Heaven forbid we ever teeter on the fray of repulsion by breaking wind or belching, or making loud squeaking noises when we chew. We aren’t allowed to have bad breath or wrinkles, or look like hell when we’re sick.

Hell, we shouldn’t ever get sick because we can’t deal with the trouble involved in taking care of the dog, much less another human being. Better yet, the world and everything in it should stop if we ever get fat or old and can’t retain a perfectly round butt or a 12-hour erection. That’s what really renders us all totally useless, no doubt.

That’s why I tell women- if a man really loves you, he’s not going to pick you apart by your “flaws”. He’s going to love and accept them every bit as much as he does the rest of you.

What people don’t understand is that nobody is perfect, and we’re all flailing in keeping ourselves surrounded with the dubiousness of “flawlessness”. If you expect perfection in someone else, you better take a good, long, hard honest look in the mirror first and assess your own faults before you place the same demands on others.

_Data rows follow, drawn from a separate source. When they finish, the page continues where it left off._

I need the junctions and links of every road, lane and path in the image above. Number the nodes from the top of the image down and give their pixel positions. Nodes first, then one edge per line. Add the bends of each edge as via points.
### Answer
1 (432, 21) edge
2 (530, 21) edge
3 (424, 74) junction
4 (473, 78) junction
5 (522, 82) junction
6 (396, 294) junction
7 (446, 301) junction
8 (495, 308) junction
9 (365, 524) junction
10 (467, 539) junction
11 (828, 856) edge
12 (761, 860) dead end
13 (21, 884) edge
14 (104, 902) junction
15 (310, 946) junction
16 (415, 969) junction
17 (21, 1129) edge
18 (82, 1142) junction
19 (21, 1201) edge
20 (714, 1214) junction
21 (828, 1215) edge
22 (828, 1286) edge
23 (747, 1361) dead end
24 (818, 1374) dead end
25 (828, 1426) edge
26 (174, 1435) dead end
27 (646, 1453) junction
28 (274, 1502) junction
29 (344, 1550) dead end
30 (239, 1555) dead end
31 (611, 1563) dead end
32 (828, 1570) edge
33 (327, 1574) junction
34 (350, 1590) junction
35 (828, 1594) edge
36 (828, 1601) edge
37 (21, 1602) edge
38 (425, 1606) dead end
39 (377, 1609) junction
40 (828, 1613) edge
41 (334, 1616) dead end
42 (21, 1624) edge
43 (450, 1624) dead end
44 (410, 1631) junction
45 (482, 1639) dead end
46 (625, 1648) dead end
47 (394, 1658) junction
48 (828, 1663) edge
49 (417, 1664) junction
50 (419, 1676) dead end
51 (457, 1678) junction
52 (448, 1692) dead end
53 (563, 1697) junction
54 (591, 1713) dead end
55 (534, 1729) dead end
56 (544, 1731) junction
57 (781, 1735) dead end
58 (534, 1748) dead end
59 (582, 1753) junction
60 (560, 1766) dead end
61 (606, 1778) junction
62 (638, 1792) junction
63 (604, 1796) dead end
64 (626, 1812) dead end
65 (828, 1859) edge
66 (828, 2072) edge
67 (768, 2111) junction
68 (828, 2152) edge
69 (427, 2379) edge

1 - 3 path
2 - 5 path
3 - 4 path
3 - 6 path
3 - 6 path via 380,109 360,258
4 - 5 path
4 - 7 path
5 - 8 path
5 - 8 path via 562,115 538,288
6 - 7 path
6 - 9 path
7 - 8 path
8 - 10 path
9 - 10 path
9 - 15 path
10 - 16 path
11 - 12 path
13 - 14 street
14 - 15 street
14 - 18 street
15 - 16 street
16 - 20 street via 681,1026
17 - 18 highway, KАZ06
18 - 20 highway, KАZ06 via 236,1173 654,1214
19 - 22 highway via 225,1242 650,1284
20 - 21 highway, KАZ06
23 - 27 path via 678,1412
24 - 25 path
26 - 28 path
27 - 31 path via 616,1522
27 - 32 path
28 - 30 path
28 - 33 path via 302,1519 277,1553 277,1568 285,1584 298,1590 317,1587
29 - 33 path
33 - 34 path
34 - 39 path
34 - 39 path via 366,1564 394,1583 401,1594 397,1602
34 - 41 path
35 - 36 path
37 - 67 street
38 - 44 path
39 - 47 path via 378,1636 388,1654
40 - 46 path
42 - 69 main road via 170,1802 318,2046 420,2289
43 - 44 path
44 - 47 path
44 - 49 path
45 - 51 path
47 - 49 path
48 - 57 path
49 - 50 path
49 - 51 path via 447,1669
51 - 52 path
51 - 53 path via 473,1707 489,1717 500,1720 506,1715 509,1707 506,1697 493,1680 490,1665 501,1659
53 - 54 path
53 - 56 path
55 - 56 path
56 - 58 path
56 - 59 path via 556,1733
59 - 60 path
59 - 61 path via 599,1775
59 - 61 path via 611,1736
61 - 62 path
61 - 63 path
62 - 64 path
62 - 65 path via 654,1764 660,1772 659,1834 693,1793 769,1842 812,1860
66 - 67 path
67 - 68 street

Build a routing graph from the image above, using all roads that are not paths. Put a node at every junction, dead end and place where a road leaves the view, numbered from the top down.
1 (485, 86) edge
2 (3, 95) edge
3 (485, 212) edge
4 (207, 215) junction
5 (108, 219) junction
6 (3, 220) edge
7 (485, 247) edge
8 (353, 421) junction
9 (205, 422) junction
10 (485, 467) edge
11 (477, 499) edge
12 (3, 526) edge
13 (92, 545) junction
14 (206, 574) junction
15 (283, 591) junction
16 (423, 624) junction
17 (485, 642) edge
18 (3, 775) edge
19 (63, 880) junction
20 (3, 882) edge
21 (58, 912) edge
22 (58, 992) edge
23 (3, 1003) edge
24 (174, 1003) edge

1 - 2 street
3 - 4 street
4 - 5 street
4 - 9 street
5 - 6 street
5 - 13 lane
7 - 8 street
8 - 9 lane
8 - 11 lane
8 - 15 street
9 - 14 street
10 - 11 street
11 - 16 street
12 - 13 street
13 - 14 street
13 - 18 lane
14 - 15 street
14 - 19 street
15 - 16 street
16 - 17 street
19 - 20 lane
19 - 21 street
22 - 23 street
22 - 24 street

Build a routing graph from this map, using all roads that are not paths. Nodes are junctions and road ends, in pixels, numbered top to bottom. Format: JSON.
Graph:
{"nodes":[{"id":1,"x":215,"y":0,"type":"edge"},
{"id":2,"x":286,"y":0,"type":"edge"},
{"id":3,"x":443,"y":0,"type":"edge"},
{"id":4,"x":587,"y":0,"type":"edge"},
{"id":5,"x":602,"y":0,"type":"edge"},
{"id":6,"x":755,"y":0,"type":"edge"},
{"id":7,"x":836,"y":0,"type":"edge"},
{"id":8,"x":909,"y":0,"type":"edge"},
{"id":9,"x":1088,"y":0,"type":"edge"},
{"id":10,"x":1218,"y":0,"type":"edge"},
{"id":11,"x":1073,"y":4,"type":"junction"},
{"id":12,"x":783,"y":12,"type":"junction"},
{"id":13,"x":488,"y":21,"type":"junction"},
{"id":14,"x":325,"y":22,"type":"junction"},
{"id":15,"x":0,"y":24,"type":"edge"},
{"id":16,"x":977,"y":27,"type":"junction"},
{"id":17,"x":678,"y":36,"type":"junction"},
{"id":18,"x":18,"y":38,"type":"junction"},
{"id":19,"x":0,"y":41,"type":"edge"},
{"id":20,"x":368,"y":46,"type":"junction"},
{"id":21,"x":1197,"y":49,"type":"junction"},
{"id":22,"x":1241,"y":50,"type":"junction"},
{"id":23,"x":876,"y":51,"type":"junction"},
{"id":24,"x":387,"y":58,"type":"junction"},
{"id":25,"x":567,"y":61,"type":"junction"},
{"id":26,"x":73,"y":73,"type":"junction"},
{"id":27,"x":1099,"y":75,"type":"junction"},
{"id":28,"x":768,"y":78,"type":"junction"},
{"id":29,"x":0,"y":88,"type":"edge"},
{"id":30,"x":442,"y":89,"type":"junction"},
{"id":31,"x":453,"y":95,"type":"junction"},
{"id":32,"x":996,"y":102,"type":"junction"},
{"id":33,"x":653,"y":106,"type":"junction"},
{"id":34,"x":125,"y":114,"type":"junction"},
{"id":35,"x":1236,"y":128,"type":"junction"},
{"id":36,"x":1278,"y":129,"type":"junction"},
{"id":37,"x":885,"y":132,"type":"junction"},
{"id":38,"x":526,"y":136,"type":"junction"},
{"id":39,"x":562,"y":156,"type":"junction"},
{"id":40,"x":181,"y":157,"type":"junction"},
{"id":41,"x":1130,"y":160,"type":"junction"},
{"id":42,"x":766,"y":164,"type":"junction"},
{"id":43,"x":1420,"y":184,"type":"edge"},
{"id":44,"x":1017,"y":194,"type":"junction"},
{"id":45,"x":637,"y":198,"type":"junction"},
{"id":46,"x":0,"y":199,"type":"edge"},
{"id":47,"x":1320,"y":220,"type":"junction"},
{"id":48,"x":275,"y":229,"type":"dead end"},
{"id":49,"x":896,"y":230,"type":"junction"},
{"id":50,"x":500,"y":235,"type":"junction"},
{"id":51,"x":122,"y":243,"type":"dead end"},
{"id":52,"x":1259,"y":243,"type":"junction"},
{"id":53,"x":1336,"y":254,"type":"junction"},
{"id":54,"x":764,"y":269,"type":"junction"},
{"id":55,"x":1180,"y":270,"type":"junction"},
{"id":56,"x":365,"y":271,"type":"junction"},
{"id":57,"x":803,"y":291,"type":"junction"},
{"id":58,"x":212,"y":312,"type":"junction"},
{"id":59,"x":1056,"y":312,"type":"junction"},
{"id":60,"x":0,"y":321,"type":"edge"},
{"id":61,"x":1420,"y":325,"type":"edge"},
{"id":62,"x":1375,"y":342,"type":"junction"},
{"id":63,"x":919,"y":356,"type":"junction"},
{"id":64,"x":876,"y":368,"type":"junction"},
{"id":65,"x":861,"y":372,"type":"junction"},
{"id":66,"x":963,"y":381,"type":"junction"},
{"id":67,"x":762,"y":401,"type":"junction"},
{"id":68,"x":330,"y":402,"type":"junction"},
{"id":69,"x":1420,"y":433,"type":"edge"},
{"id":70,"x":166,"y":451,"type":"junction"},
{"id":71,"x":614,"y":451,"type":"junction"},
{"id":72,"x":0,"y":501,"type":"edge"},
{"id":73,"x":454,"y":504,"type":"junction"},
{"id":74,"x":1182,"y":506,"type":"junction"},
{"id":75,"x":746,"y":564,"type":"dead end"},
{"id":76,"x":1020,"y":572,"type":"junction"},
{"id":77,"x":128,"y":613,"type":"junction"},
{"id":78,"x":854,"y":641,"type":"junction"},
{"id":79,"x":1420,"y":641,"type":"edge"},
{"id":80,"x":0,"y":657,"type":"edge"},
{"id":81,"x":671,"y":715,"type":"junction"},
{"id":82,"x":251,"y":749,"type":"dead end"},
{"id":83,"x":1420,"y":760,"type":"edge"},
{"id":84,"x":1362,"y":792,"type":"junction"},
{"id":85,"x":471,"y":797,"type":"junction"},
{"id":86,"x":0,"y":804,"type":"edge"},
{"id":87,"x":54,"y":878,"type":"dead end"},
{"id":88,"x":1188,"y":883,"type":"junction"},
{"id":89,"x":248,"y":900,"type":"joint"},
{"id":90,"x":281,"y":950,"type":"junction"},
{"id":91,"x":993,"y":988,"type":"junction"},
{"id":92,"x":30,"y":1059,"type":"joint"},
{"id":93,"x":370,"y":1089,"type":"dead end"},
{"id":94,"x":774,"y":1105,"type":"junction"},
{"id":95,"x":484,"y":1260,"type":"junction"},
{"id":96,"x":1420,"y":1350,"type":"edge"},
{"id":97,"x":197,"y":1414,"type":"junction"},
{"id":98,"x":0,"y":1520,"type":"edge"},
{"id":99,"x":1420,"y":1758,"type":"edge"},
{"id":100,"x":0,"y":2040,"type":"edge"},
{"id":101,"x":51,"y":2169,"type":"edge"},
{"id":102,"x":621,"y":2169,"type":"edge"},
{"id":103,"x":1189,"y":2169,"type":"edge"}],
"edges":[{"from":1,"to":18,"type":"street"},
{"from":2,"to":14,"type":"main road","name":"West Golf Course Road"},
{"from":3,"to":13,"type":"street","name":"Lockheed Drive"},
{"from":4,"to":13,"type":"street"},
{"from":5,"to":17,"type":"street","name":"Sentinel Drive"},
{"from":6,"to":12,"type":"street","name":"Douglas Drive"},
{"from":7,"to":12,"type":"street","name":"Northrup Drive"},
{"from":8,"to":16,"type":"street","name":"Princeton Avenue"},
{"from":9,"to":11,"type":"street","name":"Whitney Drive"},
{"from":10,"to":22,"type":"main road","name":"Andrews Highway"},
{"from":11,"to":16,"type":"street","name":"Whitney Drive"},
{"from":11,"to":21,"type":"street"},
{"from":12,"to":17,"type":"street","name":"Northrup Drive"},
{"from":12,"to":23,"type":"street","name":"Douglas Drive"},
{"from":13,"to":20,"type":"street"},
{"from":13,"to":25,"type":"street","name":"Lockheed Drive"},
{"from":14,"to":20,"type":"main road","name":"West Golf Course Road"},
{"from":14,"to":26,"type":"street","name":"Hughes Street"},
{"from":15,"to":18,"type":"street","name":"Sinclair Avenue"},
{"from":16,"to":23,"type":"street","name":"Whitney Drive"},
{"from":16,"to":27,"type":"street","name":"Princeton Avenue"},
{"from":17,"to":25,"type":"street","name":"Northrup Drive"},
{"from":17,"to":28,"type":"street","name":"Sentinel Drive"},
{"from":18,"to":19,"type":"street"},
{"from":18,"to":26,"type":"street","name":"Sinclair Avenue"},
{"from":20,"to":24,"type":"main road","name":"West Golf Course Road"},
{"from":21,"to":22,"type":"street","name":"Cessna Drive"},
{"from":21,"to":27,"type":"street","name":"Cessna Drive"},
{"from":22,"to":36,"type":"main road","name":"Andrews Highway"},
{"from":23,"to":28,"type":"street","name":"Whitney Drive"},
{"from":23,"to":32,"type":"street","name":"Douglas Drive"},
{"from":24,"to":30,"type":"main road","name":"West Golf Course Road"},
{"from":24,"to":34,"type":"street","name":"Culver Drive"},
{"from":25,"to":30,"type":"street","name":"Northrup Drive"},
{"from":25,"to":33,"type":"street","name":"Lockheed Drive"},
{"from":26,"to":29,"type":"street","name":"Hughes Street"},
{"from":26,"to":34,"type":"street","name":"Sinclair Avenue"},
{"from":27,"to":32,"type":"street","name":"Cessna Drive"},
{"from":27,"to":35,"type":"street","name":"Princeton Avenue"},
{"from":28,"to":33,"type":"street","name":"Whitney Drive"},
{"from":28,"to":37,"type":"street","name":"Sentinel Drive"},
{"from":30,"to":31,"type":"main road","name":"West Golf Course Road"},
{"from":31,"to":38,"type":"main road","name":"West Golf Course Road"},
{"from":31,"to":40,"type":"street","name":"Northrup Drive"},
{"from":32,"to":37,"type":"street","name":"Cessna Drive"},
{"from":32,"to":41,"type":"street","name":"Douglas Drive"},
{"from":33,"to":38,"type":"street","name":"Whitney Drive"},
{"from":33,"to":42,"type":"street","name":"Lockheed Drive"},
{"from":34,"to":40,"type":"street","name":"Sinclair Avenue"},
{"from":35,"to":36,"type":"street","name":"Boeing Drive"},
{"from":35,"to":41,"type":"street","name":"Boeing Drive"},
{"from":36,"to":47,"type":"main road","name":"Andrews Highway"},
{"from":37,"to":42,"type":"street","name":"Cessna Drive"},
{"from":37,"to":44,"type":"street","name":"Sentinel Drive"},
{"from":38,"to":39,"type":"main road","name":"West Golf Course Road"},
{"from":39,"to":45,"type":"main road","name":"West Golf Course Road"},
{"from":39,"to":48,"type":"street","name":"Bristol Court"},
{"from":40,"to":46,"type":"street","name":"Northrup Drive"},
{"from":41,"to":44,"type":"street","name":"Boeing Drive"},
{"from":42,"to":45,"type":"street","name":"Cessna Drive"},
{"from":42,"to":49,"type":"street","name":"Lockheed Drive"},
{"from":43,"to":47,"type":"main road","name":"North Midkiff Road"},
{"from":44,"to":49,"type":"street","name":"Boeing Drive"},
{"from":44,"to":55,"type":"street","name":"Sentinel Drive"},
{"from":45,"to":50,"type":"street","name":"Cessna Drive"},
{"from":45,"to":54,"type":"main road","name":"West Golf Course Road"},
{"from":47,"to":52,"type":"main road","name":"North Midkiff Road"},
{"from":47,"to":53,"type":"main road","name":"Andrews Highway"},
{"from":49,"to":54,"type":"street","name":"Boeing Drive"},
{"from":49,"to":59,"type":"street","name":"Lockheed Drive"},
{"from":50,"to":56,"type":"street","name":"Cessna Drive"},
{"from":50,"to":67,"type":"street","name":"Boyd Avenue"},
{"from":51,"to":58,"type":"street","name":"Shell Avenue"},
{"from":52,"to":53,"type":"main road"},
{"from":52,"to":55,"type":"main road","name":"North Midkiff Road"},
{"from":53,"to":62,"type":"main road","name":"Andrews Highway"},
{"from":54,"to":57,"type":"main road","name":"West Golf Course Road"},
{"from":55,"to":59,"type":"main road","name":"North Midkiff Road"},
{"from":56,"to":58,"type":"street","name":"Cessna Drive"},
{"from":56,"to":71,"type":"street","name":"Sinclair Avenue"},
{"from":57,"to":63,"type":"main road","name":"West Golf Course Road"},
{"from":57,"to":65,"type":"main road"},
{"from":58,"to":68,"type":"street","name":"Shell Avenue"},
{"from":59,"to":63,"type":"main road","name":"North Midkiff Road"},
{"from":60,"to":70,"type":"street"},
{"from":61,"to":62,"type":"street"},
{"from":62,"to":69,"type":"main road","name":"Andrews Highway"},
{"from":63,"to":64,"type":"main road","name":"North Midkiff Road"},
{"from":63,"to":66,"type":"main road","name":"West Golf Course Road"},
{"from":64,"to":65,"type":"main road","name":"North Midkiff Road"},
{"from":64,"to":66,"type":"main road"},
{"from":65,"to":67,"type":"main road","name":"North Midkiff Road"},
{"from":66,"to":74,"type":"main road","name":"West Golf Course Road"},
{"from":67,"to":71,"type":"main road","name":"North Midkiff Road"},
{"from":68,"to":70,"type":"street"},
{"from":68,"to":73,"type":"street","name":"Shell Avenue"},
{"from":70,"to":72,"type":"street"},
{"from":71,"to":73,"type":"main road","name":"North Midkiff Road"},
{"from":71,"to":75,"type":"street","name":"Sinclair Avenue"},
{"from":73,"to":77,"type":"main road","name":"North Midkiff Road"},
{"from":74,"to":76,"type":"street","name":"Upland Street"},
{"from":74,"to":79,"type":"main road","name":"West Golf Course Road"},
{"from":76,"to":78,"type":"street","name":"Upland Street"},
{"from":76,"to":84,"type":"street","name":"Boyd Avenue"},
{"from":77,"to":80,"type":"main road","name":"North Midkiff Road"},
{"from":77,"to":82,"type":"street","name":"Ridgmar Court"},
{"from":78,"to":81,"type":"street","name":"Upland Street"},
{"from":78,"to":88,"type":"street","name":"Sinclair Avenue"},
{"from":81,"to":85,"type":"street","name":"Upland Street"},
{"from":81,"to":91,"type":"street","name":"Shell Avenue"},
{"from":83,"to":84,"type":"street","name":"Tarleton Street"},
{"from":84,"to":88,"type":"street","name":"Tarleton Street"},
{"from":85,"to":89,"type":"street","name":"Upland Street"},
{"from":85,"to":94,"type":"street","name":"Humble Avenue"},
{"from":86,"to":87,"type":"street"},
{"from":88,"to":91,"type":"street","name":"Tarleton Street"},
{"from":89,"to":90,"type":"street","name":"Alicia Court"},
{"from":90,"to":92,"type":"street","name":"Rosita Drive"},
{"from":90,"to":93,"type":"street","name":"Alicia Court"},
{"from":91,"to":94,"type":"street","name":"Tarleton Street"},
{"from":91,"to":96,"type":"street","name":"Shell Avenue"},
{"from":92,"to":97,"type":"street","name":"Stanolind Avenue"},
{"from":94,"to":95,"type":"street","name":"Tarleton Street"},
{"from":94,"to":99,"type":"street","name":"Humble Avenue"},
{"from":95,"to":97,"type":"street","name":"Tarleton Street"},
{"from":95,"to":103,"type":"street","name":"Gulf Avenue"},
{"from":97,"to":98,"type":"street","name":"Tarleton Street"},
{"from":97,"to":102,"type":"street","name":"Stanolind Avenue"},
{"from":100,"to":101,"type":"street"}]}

Perfection is a myth, and it’s a crime that people rely so heavily on the concept of it that they’d rather chase a fantasy that doesn’t exist, than pursue the possibility of being with someone they could truly love.

You don’t deserve to be married if you can’t love and accept people for who they are 100% without condition. You don’t deserve to be married if you’re content to stay in constant judgment and criticism and you don’t deserve marriage if you have more love and concern for yourself than you do other people.

Marriage is in the stages of near-extinction because people don’t place value on the things in people that matter most. Instead, they live in a dream world that is keeping them confined and isolated from the reality of true love and real intimacy, and as a consequence, they’re winding up alone, jaded and unable to trust in other people and themselves. And they’re missing out on the best that life has to offer.

Marriage is about self-sacrifice and the garnering of complete trust in one another at the expense of pride, selfishness and inflated fantasies of faultlessness. When you realize you aren’t perfect, so too will you realize that nobody is and you may find that you’re ready to love and be loved.